Retype exactly the line holding "dynamic real-time deformability" and each line that follows, down to the last one. Exclude pictures.
-- start Material for this task --
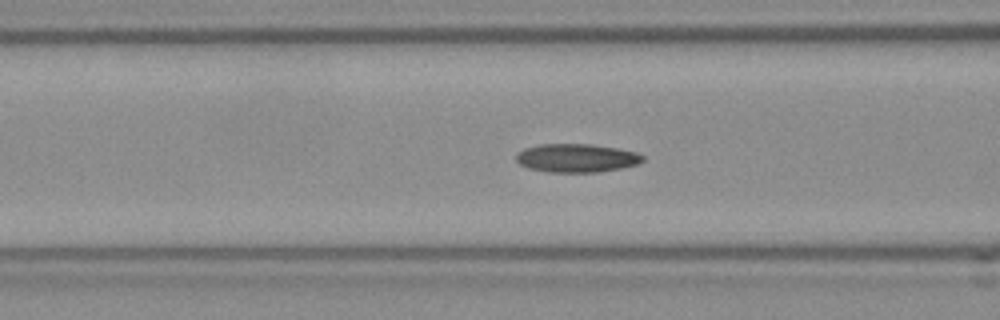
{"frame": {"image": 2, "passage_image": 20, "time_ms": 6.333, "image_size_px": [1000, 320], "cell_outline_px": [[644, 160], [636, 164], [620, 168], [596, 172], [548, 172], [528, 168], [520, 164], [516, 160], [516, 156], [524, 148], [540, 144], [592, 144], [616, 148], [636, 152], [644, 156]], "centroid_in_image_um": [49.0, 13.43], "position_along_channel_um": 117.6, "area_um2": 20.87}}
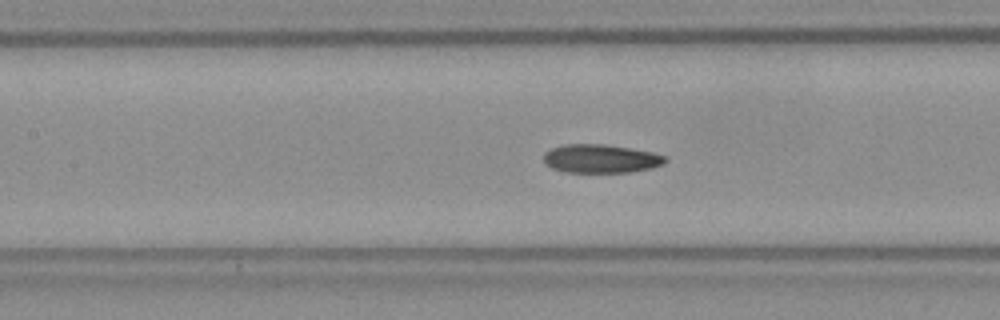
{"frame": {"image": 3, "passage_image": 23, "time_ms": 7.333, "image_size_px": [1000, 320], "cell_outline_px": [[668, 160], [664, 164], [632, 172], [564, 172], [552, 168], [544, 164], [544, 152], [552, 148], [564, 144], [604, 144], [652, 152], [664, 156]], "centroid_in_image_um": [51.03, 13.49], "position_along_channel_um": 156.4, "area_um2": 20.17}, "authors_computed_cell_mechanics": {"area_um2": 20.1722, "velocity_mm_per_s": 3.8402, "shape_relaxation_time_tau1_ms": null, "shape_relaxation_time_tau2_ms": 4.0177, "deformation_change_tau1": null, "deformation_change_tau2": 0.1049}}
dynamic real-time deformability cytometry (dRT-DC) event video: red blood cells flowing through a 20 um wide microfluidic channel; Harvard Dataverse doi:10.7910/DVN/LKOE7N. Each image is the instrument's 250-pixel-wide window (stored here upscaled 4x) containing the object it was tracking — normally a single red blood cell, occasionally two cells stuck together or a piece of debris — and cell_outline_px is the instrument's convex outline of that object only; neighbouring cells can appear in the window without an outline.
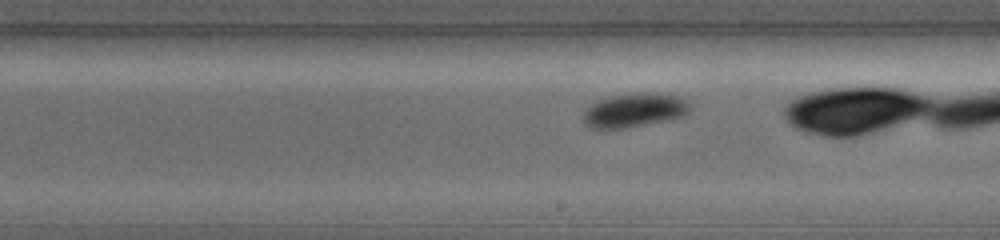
{"species": "common noctule bat (a hibernating species)", "species_latin": "Nyctalus noctula", "temperature_condition": "warm", "stored_images_in_passage": 23, "camera_frame_rate_fps": 5000, "um_per_image_px": 0.085, "animal": {"sex": "female", "body_mass_g": 19.0, "forearm_length_mm": 56.7}, "frame": {"image": 1, "passage_image": 13, "time_ms": 3.2, "image_size_px": [1000, 240], "cell_outline_px": [[692, 108], [688, 112], [680, 116], [664, 120], [620, 128], [592, 128], [584, 120], [584, 112], [592, 104], [600, 100], [612, 96], [636, 92], [644, 92], [676, 96], [688, 100], [692, 104]], "centroid_in_image_um": [53.97, 9.34], "position_along_channel_um": 235.0, "area_um2": 20.46}}
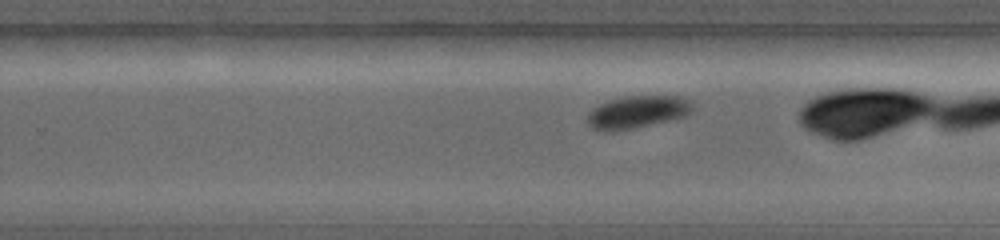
{"frame": {"image": 2, "passage_image": 16, "time_ms": 4.0, "image_size_px": [1000, 240], "cell_outline_px": [[692, 108], [684, 116], [668, 120], [632, 128], [612, 132], [592, 128], [588, 124], [588, 112], [592, 108], [608, 100], [628, 96], [680, 96], [692, 100]], "centroid_in_image_um": [54.14, 9.51], "position_along_channel_um": 275.7, "area_um2": 19.65}}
-- end Material for this task --
Complete response -
dynamic real-time deformability cytometry (dRT-DC) event video: red blood cells flowing through a 20 um wide microfluidic channel; Harvard Dataverse doi:10.7910/DVN/LKOE7N. Each image is the instrument's 250-pixel-wide window (stored here upscaled 4x) containing the object it was tracking — normally a single red blood cell, occasionally two cells stuck together or a piece of debris — and cell_outline_px is the instrument's convex outline of that object only; neighbouring cells can appear in the window without an outline.
{"species": "common noctule bat (a hibernating species)", "species_latin": "Nyctalus noctula", "temperature_condition": "warm", "stored_images_in_passage": 23, "camera_frame_rate_fps": 5000, "um_per_image_px": 0.085, "animal": {"sex": "female", "body_mass_g": 19.0, "forearm_length_mm": 56.7}, "frame": {"image": 1, "passage_image": 13, "time_ms": 3.2, "image_size_px": [1000, 240], "cell_outline_px": [[692, 108], [688, 112], [680, 116], [664, 120], [620, 128], [592, 128], [584, 120], [584, 112], [592, 104], [600, 100], [612, 96], [636, 92], [644, 92], [676, 96], [688, 100], [692, 104]], "centroid_in_image_um": [53.97, 9.34], "position_along_channel_um": 235.0, "area_um2": 20.46}}
{"frame": {"image": 2, "passage_image": 16, "time_ms": 4.0, "image_size_px": [1000, 240], "cell_outline_px": [[692, 108], [684, 116], [668, 120], [632, 128], [612, 132], [592, 128], [588, 124], [588, 112], [592, 108], [608, 100], [628, 96], [680, 96], [692, 100]], "centroid_in_image_um": [54.14, 9.51], "position_along_channel_um": 275.7, "area_um2": 19.65}}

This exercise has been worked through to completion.